Electronic – How are microchips designed

designmicrochip

I was just wondering how the microchips are actually designed. I was watching the Apple presentation on the A7 chip and they were saying there is over a billion transistors on the chip. To my mind, it would take a team of thousands to design that, and yet there seems to be a newer, faster, bigger chip every year.

Are computer programs or people designing the chips?

Best Answer

Both. And there's quite frequently a team of hundreds involved; the latest Intel flagship processor will probably have had over a thousand people involved in design decisions somewhere (especially if you count technical input from the foundry, which is vital if you're using a new manufacturing process).

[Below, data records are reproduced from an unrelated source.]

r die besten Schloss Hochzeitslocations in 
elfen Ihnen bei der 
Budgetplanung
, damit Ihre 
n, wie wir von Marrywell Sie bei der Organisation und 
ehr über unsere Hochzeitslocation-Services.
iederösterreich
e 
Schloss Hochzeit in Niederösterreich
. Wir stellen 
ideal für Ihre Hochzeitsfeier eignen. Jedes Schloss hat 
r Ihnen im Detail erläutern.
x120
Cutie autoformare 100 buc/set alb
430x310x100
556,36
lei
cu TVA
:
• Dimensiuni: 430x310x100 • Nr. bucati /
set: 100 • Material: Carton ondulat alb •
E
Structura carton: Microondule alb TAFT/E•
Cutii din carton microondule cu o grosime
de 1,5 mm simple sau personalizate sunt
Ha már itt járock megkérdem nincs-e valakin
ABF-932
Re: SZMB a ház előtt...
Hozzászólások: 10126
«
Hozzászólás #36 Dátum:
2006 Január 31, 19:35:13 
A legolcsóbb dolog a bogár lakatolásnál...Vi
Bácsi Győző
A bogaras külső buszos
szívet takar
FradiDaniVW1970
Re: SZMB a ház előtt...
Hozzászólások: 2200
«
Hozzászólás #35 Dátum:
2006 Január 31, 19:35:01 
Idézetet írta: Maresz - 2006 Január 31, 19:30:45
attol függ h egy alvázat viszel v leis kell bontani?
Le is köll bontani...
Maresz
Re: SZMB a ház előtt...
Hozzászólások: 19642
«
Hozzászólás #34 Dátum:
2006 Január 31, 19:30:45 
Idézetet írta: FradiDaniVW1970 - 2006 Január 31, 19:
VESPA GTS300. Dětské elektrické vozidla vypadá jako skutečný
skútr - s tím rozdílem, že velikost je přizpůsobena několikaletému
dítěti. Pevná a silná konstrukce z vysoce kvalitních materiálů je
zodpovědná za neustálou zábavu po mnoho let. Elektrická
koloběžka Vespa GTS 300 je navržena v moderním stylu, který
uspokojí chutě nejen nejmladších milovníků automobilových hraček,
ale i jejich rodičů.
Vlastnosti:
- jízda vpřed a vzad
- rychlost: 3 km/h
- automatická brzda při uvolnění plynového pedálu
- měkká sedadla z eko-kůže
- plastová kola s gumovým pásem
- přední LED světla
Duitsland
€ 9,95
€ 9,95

Generally the process involves:

  • high level architecture design, by humans
  • implementing the design in Verilog and/or VHDL, by humans
  • translating that into logic gates, by software
  • placing the gates and routing wires between them (software with constraints and guidance by humans)
  • analyse the result (software) and review key areas for improvement (by humans)
  • translate gates to images for photomasks (represented in the "GDS II" file format)
  • generate test data (software-assisted humans)
  • manufacturing and test process (mostly automated)

Edit: there are also lots of things which up the transistor count without having to design them all individually; SRAM, for example, is a large grid of repeating elements. The A7 will have a substantial fraction, maybe a majority, of its transistors devoted to L1 and L2 cache.